YOUR GOAL | An exact reproduction of the records is required. Images must be left out.

MATERIAL PROVIDED |
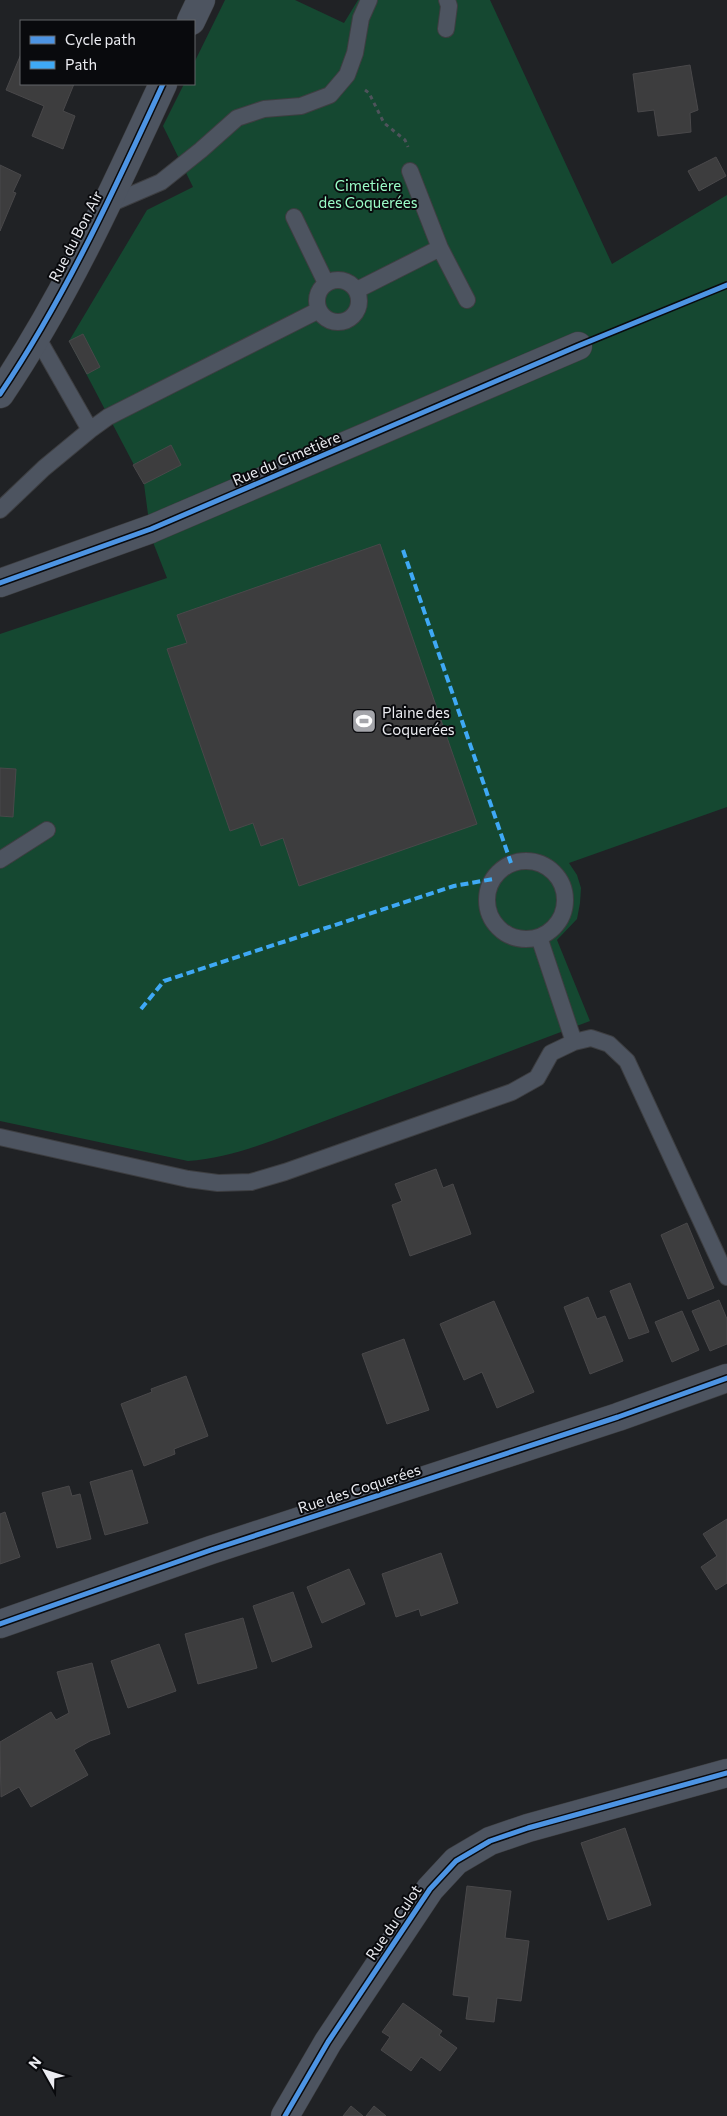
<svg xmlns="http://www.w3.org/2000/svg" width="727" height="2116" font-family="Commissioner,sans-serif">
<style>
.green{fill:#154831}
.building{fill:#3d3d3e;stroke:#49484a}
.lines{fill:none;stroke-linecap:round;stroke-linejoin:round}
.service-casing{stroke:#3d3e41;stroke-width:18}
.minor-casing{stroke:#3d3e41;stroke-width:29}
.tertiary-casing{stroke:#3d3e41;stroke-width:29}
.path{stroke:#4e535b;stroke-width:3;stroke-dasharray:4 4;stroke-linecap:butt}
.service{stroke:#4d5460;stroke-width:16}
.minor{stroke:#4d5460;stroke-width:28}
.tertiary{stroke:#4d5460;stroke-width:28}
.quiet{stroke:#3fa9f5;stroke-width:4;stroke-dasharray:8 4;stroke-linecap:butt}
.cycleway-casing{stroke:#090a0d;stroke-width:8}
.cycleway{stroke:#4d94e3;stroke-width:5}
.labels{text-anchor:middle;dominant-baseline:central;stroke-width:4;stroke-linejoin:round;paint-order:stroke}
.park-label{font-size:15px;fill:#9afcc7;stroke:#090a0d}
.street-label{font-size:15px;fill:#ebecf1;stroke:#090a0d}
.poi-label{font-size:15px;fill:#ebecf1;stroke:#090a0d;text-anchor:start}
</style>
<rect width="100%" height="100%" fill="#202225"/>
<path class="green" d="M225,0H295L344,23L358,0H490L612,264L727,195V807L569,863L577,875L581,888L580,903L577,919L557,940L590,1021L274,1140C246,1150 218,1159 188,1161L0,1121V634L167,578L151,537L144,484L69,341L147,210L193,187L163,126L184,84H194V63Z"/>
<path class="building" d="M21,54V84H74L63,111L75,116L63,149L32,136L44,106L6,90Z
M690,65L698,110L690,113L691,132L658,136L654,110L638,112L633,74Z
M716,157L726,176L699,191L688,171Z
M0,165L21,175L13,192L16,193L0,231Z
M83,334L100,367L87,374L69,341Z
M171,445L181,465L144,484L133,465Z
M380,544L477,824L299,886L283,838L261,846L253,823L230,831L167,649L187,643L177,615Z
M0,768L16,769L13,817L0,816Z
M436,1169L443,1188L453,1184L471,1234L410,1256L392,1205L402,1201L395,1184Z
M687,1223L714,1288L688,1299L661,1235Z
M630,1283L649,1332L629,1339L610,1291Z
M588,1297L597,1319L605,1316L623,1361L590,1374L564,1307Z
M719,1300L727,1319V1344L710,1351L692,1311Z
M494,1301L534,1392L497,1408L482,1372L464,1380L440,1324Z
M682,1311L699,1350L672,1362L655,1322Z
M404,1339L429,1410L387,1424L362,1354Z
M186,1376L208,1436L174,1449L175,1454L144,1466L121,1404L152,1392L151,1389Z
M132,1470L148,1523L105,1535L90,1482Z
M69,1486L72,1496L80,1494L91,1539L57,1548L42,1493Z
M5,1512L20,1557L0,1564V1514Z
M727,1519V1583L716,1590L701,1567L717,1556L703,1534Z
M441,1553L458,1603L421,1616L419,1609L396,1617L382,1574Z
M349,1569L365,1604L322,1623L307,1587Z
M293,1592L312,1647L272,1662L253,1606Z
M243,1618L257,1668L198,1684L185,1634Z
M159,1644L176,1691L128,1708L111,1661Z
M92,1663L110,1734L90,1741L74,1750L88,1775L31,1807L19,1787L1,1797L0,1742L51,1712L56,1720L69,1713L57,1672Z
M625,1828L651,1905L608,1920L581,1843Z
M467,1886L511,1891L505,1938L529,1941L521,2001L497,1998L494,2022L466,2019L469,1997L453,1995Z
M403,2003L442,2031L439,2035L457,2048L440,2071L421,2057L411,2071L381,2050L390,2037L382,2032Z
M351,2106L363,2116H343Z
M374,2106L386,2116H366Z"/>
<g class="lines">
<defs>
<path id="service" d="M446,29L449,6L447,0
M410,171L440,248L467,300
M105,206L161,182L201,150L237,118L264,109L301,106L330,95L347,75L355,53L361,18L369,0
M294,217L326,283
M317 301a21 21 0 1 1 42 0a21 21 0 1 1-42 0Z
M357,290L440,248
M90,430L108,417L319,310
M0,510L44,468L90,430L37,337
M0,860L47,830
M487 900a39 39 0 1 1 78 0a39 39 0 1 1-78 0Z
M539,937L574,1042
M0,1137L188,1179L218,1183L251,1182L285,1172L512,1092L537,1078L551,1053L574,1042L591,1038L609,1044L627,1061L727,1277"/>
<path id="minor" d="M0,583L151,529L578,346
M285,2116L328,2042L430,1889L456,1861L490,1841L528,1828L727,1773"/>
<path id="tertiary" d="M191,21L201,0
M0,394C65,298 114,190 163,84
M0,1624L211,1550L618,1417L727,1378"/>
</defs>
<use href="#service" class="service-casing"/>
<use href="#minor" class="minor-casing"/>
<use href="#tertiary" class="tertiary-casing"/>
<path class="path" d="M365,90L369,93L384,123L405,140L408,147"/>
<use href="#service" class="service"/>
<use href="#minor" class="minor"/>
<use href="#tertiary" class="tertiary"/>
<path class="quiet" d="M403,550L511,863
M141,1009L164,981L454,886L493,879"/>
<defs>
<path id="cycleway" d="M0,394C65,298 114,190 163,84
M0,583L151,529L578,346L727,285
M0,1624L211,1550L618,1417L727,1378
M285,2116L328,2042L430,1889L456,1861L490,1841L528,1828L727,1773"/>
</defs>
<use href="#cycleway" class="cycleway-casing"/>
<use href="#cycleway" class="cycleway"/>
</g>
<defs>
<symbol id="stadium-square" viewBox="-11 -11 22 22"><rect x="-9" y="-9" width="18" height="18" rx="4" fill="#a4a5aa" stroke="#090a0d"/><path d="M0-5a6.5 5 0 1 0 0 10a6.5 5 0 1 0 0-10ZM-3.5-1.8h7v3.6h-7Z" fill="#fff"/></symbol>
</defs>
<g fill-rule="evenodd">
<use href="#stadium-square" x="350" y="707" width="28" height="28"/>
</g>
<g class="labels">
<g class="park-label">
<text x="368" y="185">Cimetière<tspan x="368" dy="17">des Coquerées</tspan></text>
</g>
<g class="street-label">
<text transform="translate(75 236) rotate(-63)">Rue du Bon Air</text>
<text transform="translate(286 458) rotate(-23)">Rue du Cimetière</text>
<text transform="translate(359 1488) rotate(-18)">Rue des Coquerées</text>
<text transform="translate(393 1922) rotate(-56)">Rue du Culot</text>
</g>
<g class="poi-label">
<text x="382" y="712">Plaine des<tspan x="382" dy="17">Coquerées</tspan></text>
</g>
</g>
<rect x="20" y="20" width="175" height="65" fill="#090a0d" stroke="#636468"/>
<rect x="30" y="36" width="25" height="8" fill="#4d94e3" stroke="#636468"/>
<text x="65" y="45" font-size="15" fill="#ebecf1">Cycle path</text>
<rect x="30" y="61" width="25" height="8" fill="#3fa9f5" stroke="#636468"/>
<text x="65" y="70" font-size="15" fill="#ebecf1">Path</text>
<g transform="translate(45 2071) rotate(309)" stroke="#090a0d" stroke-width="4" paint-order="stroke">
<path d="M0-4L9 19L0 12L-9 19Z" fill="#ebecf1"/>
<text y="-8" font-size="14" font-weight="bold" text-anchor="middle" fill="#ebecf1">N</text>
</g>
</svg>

OUTPUT OF THE TASK |
<svg xmlns="http://www.w3.org/2000/svg" width="727" height="2116" font-family="Commissioner,sans-serif">
<style>
.green{fill:#154831}
.building{fill:#3d3d3e;stroke:#49484a}
.lines{fill:none;stroke-linecap:round;stroke-linejoin:round}
.service-casing{stroke:#3d3e41;stroke-width:18}
.minor-casing{stroke:#3d3e41;stroke-width:29}
.tertiary-casing{stroke:#3d3e41;stroke-width:29}
.path{stroke:#4e535b;stroke-width:3;stroke-dasharray:4 4;stroke-linecap:butt}
.service{stroke:#4d5460;stroke-width:16}
.minor{stroke:#4d5460;stroke-width:28}
.tertiary{stroke:#4d5460;stroke-width:28}
.quiet{stroke:#3fa9f5;stroke-width:4;stroke-dasharray:8 4;stroke-linecap:butt}
.cycleway-casing{stroke:#090a0d;stroke-width:8}
.cycleway{stroke:#4d94e3;stroke-width:5}
.labels{text-anchor:middle;dominant-baseline:central;stroke-width:4;stroke-linejoin:round;paint-order:stroke}
.park-label{font-size:15px;fill:#9afcc7;stroke:#090a0d}
.street-label{font-size:15px;fill:#ebecf1;stroke:#090a0d}
.poi-label{font-size:15px;fill:#ebecf1;stroke:#090a0d;text-anchor:start}
</style>
<rect width="100%" height="100%" fill="#202225"/>
<path class="green" d="M225,0H295L344,23L358,0H490L612,264L727,195V807L569,863L577,875L581,888L580,903L577,919L557,940L590,1021L274,1140C246,1150 218,1159 188,1161L0,1121V634L167,578L151,537L144,484L69,341L147,210L193,187L163,126L184,84H194V63Z"/>
<path class="building" d="M21,54V84H74L63,111L75,116L63,149L32,136L44,106L6,90Z
M690,65L698,110L690,113L691,132L658,136L654,110L638,112L633,74Z
M716,157L726,176L699,191L688,171Z
M0,165L21,175L13,192L16,193L0,231Z
M83,334L100,367L87,374L69,341Z
M171,445L181,465L144,484L133,465Z
M380,544L477,824L299,886L283,838L261,846L253,823L230,831L167,649L187,643L177,615Z
M0,768L16,769L13,817L0,816Z
M436,1169L443,1188L453,1184L471,1234L410,1256L392,1205L402,1201L395,1184Z
M687,1223L714,1288L688,1299L661,1235Z
M630,1283L649,1332L629,1339L610,1291Z
M588,1297L597,1319L605,1316L623,1361L590,1374L564,1307Z
M719,1300L727,1319V1344L710,1351L692,1311Z
M494,1301L534,1392L497,1408L482,1372L464,1380L440,1324Z
M682,1311L699,1350L672,1362L655,1322Z
M404,1339L429,1410L387,1424L362,1354Z
M186,1376L208,1436L174,1449L175,1454L144,1466L121,1404L152,1392L151,1389Z
M132,1470L148,1523L105,1535L90,1482Z
M69,1486L72,1496L80,1494L91,1539L57,1548L42,1493Z
M5,1512L20,1557L0,1564V1514Z
M727,1519V1583L716,1590L701,1567L717,1556L703,1534Z
M441,1553L458,1603L421,1616L419,1609L396,1617L382,1574Z
M349,1569L365,1604L322,1623L307,1587Z
M293,1592L312,1647L272,1662L253,1606Z
M243,1618L257,1668L198,1684L185,1634Z
M159,1644L176,1691L128,1708L111,1661Z
M92,1663L110,1734L90,1741L74,1750L88,1775L31,1807L19,1787L1,1797L0,1742L51,1712L56,1720L69,1713L57,1672Z
M625,1828L651,1905L608,1920L581,1843Z
M467,1886L511,1891L505,1938L529,1941L521,2001L497,1998L494,2022L466,2019L469,1997L453,1995Z
M403,2003L442,2031L439,2035L457,2048L440,2071L421,2057L411,2071L381,2050L390,2037L382,2032Z
M351,2106L363,2116H343Z
M374,2106L386,2116H366Z"/>
<g class="lines">
<defs>
<path id="service" d="M446,29L449,6L447,0
M410,171L440,248L467,300
M105,206L161,182L201,150L237,118L264,109L301,106L330,95L347,75L355,53L361,18L369,0
M294,217L326,283
M317 301a21 21 0 1 1 42 0a21 21 0 1 1-42 0Z
M357,290L440,248
M90,430L108,417L319,310
M0,510L44,468L90,430L37,337
M0,860L47,830
M487 900a39 39 0 1 1 78 0a39 39 0 1 1-78 0Z
M539,937L574,1042
M0,1137L188,1179L218,1183L251,1182L285,1172L512,1092L537,1078L551,1053L574,1042L591,1038L609,1044L627,1061L727,1277"/>
<path id="minor" d="M0,583L151,529L578,346
M285,2116L328,2042L430,1889L456,1861L490,1841L528,1828L727,1773"/>
<path id="tertiary" d="M191,21L201,0
M0,394C65,298 114,190 163,84
M0,1624L211,1550L618,1417L727,1378"/>
</defs>
<use href="#service" class="service-casing"/>
<use href="#minor" class="minor-casing"/>
<use href="#tertiary" class="tertiary-casing"/>
<path class="path" d="M365,90L369,93L384,123L405,140L408,147"/>
<use href="#service" class="service"/>
<use href="#minor" class="minor"/>
<use href="#tertiary" class="tertiary"/>
<path class="quiet" d="M403,550L511,863
M141,1009L164,981L454,886L493,879"/>
<defs>
<path id="cycleway" d="M0,394C65,298 114,190 163,84
M0,583L151,529L578,346L727,285
M0,1624L211,1550L618,1417L727,1378
M285,2116L328,2042L430,1889L456,1861L490,1841L528,1828L727,1773"/>
</defs>
<use href="#cycleway" class="cycleway-casing"/>
<use href="#cycleway" class="cycleway"/>
</g>
<defs>
<symbol id="stadium-square" viewBox="-11 -11 22 22"><rect x="-9" y="-9" width="18" height="18" rx="4" fill="#a4a5aa" stroke="#090a0d"/><path d="M0-5a6.5 5 0 1 0 0 10a6.5 5 0 1 0 0-10ZM-3.5-1.8h7v3.6h-7Z" fill="#fff"/></symbol>
</defs>
<g fill-rule="evenodd">
<use href="#stadium-square" x="350" y="707" width="28" height="28"/>
</g>
<g class="labels">
<g class="park-label">
<text x="368" y="185">Cimetière<tspan x="368" dy="17">des Coquerées</tspan></text>
</g>
<g class="street-label">
<text transform="translate(75 236) rotate(-63)">Rue du Bon Air</text>
<text transform="translate(286 458) rotate(-23)">Rue du Cimetière</text>
<text transform="translate(359 1488) rotate(-18)">Rue des Coquerées</text>
<text transform="translate(393 1922) rotate(-56)">Rue du Culot</text>
</g>
<g class="poi-label">
<text x="382" y="712">Plaine des<tspan x="382" dy="17">Coquerées</tspan></text>
</g>
</g>
<rect x="20" y="20" width="175" height="65" fill="#090a0d" stroke="#636468"/>
<rect x="30" y="36" width="25" height="8" fill="#4d94e3" stroke="#636468"/>
<text x="65" y="45" font-size="15" fill="#ebecf1">Cycle path</text>
<rect x="30" y="61" width="25" height="8" fill="#3fa9f5" stroke="#636468"/>
<text x="65" y="70" font-size="15" fill="#ebecf1">Path</text>
<g transform="translate(45 2071) rotate(309)" stroke="#090a0d" stroke-width="4" paint-order="stroke">
<path d="M0-4L9 19L0 12L-9 19Z" fill="#ebecf1"/>
<text y="-8" font-size="14" font-weight="bold" text-anchor="middle" fill="#ebecf1">N</text>
</g>
</svg>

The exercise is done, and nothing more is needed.